Cos’è il “dark DNA”?

L’argomento che tratteremo oggi è relativamente recente nell’ambito scientifico e potrebbe riservare importanti risvolti per il futuro: insieme vedremo cos’è il dark DNA e come, per sbaglio, lo abbiamo scoperto.

Lo so, “The dark DNA” sembrerebbe il titolo di un film della Marvel. Siccome buona parte degli scienziati sono anche irrecuperabili nerd, scommetto che più di qualcuno si sia gasato tantissimo nel dargli questo nome. Il collegamento con la dark matter, la materia oscura, è quasi immediato ed effettivamente vedremo che qualche somiglianza sussiste.

Se azzardassimo una definizione molto condensata del fenomeno, diremmo che, quando si parla di dark DNA, ci si riferisce a dei geni che dovrebbero essere nel genoma di un organismo, ma che, apparentemente, non ci sono. Come la materia oscura appunto, che dovrebbe essere lì, ma che non riusciamo a rilevare.

Doveva esser una ricerca sul diabete e invece un topo ha rovinato tutto…

Non sto scherzando. Il biologo evoluzionista Adam Hargreaves, autore dell’articolo di cui parleremo e padre del termine dark DNA, aveva intenzione di studiare tutt’altro.

Protagonista di questa storia è infatti il graziosissimo topo della sabbia, dal nome latino poco politically correct Psammomys obesus.

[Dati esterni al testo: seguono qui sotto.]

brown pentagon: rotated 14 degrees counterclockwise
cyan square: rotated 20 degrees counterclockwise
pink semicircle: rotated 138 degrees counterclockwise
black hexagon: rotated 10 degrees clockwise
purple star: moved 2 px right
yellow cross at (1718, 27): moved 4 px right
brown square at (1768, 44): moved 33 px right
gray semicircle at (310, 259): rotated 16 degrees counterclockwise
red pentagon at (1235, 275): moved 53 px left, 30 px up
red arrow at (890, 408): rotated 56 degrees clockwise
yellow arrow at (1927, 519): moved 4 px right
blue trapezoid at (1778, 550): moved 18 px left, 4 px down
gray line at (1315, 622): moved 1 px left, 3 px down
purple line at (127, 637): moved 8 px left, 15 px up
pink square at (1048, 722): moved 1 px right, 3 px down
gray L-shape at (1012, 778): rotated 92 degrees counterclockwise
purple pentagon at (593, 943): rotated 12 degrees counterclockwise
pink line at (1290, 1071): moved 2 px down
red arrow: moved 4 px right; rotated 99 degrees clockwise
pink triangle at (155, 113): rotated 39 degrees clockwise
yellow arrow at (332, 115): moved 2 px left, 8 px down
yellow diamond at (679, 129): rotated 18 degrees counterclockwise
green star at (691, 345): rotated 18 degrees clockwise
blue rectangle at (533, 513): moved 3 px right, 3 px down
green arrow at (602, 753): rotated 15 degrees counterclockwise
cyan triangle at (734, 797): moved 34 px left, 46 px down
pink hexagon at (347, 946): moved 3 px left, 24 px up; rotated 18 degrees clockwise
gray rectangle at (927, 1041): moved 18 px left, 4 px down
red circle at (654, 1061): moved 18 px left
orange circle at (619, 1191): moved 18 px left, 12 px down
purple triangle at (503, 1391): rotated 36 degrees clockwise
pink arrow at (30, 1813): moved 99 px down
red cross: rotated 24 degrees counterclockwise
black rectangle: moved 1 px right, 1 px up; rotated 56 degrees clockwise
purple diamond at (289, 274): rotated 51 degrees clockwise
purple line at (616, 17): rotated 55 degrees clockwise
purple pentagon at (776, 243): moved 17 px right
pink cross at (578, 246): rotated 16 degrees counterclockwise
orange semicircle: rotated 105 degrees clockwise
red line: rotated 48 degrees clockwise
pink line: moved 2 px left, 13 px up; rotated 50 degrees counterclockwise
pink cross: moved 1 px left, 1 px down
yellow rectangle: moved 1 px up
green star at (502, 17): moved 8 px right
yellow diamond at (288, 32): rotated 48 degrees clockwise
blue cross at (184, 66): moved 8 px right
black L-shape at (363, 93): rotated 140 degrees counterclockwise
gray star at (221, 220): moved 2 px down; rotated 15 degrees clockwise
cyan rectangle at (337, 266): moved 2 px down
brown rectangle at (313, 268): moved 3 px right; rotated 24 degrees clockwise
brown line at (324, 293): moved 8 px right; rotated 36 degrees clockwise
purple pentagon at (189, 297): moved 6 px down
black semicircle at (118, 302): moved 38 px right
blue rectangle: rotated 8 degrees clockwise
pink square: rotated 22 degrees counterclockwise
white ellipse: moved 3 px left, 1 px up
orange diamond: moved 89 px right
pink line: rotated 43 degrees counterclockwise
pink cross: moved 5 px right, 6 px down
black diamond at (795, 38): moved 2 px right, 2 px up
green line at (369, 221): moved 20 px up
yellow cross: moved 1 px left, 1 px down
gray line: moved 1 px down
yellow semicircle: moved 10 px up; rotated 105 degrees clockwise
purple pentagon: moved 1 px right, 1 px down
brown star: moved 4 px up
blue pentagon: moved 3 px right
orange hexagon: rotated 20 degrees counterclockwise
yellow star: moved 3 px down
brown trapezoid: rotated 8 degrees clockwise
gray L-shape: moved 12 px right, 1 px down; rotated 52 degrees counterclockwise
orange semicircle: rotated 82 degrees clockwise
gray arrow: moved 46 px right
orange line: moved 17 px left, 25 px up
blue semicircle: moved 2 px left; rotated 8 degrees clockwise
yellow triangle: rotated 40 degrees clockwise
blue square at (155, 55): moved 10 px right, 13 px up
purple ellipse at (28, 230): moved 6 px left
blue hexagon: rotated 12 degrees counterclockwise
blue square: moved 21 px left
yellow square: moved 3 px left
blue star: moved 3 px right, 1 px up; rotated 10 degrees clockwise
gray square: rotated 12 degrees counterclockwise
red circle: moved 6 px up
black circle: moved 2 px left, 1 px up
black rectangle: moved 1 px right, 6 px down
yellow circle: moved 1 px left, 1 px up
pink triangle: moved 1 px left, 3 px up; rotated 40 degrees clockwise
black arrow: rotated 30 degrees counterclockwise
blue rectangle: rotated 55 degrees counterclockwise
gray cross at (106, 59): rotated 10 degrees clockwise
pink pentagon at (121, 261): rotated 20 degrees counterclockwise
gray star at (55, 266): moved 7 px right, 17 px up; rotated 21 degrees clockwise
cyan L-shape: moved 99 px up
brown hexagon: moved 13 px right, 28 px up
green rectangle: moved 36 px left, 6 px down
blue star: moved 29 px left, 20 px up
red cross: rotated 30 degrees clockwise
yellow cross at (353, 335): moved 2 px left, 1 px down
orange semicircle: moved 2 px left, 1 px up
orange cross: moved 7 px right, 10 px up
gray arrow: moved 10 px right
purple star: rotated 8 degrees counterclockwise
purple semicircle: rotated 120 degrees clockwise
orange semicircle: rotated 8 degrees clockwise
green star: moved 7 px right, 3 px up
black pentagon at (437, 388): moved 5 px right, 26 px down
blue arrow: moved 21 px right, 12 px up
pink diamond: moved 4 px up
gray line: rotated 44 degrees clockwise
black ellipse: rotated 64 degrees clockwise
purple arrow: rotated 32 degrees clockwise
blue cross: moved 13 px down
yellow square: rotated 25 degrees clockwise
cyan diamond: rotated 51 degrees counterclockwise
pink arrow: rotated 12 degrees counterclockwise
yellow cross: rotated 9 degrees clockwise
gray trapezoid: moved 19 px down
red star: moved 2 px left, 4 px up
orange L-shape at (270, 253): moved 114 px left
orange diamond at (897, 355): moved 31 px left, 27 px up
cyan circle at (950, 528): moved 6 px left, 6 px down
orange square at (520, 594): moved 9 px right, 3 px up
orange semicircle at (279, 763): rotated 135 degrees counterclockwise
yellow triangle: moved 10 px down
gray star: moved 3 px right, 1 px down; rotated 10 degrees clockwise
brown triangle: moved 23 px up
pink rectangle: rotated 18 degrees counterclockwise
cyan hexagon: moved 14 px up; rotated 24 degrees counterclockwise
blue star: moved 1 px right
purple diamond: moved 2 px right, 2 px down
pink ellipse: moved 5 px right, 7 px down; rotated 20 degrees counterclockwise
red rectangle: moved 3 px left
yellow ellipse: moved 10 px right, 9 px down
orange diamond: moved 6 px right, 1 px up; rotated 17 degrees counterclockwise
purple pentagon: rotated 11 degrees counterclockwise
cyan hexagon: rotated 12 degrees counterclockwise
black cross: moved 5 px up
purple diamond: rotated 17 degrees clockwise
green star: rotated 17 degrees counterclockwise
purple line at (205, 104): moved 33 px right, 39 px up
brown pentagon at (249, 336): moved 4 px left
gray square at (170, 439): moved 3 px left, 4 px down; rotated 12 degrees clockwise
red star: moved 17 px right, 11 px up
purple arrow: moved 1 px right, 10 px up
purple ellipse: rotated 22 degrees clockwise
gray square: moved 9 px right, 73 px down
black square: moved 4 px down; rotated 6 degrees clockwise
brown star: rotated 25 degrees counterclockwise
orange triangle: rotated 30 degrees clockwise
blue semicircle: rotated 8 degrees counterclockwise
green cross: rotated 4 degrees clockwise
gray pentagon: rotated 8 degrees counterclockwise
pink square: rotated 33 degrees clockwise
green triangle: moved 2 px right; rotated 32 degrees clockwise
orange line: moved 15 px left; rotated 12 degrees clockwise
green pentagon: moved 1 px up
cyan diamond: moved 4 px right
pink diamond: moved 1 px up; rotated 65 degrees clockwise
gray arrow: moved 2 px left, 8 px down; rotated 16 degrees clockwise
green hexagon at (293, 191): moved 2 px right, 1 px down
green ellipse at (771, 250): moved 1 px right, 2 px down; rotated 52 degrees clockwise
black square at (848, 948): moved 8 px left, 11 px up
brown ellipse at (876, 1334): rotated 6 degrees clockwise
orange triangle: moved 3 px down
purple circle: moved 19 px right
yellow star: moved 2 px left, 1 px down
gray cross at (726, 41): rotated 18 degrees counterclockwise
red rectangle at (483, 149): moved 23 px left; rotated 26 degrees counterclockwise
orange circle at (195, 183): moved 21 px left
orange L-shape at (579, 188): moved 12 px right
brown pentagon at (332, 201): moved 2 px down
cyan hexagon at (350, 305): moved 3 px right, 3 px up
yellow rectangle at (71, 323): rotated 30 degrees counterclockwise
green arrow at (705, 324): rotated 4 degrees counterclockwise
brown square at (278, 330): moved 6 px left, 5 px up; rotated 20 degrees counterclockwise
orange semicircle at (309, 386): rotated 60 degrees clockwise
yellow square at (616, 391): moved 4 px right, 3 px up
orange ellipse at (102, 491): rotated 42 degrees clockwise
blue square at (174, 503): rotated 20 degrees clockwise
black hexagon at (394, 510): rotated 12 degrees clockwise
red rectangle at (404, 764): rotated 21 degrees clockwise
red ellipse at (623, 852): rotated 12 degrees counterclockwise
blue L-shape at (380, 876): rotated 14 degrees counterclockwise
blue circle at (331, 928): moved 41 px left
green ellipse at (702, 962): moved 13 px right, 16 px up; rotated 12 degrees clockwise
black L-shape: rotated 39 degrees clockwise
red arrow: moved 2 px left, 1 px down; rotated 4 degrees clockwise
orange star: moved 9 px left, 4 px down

Un esemplare di Psammomys obesus. Dai, non è poi così obeso!

Il piccolo roditore, appartenente alla sottofamiglia dei gerbillini, è diffuso nelle zone più o meno desertiche dell’Africa Settentrionale e si nutre di foglie e rametti di diverse piante xerofile (piante adattate all’ambiente desertico). Cerca cibo fino a 30 m dalla propria tana, raccoglie qualsiasi cosa possa sembrare commestibile e porta tutto davanti all’entrata della tana dove consuma il pasto.
Il topo della sabbia è ovviamente adattato all’ambiente desertico in cui vive, così come la sua dieta, ma quando lo si nutre in laboratorio succede qualcosa di strano. Se alimentati con una dieta “normale”, o meglio, quella tipica per i roditori da laboratorio, i topi della sabbia tendono a diventare dei cicciabomba, a sviluppare il diabete di tipo 2 e probabilmente una dipendenza da Netflix.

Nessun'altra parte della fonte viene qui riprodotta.